Light Wave


Aramco Posts $30 Billion Dividend - Most of It to Fund Saudi Industrial Diversification

By Belal Awad · August 8, 2023

In brief…

  • Saudi Aramco increased its dividend to $30B despite a 2Q profit plunge.
  • The Saudi government, which owns 90% of Aramco, will be the largest beneficiary of the dividend.
  • The kingdom will use the funds to back its ambitions industrial-diversification plan.
  • Saudi Arabia sits on the world's largest oil reserves.
  • Saudi Arabia seeks to maintain oil prices at $80-$85 a barrel in order to fund its diversification plan.
Saudi Aramco's Khurais Oil Plant, 90 miles southeast of the capital, Riyadh.  Aramco

Oil giant Saudi Aramco announced a massive $30 billion dividend despite a near-40% drop in the company’s second-quarter profits, due to lower crude oil prices and thinner refining margins.

The Saudi government, which owns roughly 90% of Aramco, stands to benefit significantly from the giant dividend. Middle East expert Sameer Hashmi told BBC the additional income will be used to fund the kingdom’s ambitious industrial-diversification program.

Saudi Aramco is one of the world’s largest publicly listed companies - and its largest oil exporter. Its $2 trillion market cap is exceeded only by Apple and Microsoft. Saudi Arabia sits on an estimated 16% to 17% of the world’s known oil reserves.

Hashmi said, “The Saudi government relies heavily on Aramco generating revenues for it, and that will help them in their oil-diversification program. They’re building these mega infrastructure projects, new tourist destinations. All this has been done keeping in mind that oil demand will decline in the decades to come. They’ll have to come up with new revenue streams.”

Saudi oil profits are also being reinvested into green energy projects worldwide as part of its diversification drive.

Saudi Arabia, a leading member of the OPEC+ cartel, has been reducing oil supply since late last year, in an attempt to prop up prices. The kingdom says it needs $80 to $85-a-barrel oil to fund its wide-ranging diversification plan, part of Crown Prince Mohammed Bin Salman’s so-called “Vision 2030” initiative.
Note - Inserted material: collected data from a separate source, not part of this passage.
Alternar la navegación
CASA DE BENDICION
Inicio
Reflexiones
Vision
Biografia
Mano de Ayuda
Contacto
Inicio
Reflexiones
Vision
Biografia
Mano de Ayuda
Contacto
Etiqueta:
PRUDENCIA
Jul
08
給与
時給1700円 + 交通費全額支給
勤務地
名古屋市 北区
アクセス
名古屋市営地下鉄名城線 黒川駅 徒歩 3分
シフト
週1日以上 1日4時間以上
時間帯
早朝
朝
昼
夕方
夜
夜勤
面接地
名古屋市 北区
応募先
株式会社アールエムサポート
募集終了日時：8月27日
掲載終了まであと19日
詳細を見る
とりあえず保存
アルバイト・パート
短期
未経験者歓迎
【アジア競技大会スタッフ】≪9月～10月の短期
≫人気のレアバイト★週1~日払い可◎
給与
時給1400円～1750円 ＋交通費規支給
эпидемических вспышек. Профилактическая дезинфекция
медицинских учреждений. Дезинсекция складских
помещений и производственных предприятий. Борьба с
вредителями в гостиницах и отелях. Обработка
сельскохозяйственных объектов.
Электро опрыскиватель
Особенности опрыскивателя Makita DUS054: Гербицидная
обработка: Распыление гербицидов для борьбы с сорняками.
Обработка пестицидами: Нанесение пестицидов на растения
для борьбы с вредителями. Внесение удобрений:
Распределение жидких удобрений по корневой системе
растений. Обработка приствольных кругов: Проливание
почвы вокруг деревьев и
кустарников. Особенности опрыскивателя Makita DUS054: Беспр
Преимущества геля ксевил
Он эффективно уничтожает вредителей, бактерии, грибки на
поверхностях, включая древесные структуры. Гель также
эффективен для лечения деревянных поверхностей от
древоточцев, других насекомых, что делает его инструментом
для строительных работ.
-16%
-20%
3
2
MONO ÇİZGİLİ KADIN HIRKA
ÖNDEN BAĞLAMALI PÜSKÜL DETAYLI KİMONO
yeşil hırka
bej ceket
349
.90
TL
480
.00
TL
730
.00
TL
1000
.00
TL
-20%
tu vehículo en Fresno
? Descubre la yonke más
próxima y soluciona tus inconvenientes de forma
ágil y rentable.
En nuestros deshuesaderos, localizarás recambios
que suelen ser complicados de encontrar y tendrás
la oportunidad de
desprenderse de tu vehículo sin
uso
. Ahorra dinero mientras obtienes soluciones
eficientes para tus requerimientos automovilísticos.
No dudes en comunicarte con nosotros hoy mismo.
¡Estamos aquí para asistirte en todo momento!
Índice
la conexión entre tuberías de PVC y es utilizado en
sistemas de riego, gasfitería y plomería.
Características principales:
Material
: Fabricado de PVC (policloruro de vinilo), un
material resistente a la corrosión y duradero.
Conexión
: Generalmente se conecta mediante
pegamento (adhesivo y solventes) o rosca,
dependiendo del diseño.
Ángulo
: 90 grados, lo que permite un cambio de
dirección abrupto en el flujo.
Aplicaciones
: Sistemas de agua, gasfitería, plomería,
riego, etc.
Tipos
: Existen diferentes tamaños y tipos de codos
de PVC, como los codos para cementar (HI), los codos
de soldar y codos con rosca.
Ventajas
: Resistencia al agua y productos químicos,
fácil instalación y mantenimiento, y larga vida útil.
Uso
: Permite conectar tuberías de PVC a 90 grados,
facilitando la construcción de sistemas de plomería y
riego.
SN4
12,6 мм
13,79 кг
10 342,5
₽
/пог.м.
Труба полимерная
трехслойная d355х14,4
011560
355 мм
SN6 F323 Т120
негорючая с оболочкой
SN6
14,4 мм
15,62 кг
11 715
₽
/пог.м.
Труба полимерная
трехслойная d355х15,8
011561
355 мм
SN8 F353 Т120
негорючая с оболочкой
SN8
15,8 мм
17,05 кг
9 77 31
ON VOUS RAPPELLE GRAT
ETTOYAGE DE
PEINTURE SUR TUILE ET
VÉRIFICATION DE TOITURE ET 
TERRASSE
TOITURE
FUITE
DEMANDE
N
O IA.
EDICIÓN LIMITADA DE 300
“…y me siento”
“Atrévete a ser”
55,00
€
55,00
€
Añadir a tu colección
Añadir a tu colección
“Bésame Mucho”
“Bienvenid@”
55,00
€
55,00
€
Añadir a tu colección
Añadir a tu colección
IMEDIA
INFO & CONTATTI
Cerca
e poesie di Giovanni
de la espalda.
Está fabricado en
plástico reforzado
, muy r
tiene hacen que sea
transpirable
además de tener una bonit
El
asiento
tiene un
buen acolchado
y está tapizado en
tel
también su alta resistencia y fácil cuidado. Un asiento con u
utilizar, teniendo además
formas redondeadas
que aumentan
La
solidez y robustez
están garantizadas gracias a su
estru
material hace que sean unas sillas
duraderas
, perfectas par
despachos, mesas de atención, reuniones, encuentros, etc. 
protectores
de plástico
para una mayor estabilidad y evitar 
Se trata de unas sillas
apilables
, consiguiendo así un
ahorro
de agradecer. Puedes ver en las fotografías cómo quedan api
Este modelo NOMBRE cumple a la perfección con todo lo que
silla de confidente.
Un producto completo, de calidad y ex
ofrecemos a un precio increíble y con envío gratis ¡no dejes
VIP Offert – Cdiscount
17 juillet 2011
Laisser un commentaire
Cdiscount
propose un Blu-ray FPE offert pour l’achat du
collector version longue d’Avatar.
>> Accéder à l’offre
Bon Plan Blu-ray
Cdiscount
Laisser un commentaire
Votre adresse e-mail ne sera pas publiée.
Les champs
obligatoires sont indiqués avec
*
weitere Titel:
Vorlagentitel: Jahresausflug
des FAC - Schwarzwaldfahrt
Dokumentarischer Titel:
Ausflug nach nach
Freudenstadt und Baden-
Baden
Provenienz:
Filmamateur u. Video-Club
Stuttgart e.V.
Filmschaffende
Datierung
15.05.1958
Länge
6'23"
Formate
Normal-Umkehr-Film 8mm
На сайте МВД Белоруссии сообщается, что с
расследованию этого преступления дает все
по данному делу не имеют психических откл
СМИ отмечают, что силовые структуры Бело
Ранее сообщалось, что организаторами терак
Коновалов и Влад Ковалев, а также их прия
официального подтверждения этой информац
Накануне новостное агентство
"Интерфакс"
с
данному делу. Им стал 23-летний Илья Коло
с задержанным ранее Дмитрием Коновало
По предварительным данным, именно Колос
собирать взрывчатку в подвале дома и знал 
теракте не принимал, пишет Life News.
Better known as MBS, the crown Prince has vowed to implement structural changes through a series of social, political and economic reforms aimed at modernizing the conservative desert nation. Many experts believe this, in part, is the kingdom’s response to years of international scorn stemming from Bin Salman’s notoriously repressive rule.

Regardless of the motivations, the unexpected decline in Aramco’s second-quarter profits poses a potential challenge to MBS’s plans, according to Hashmi.

“Many oil companies and oil exporters had expected that demand would really zoom in China once they open the country post-COVID. But that hasn’t really happened. The recovery hasn’t been that swift, which is why there are concerns that oil demand could decline in the second half of the year,” he said.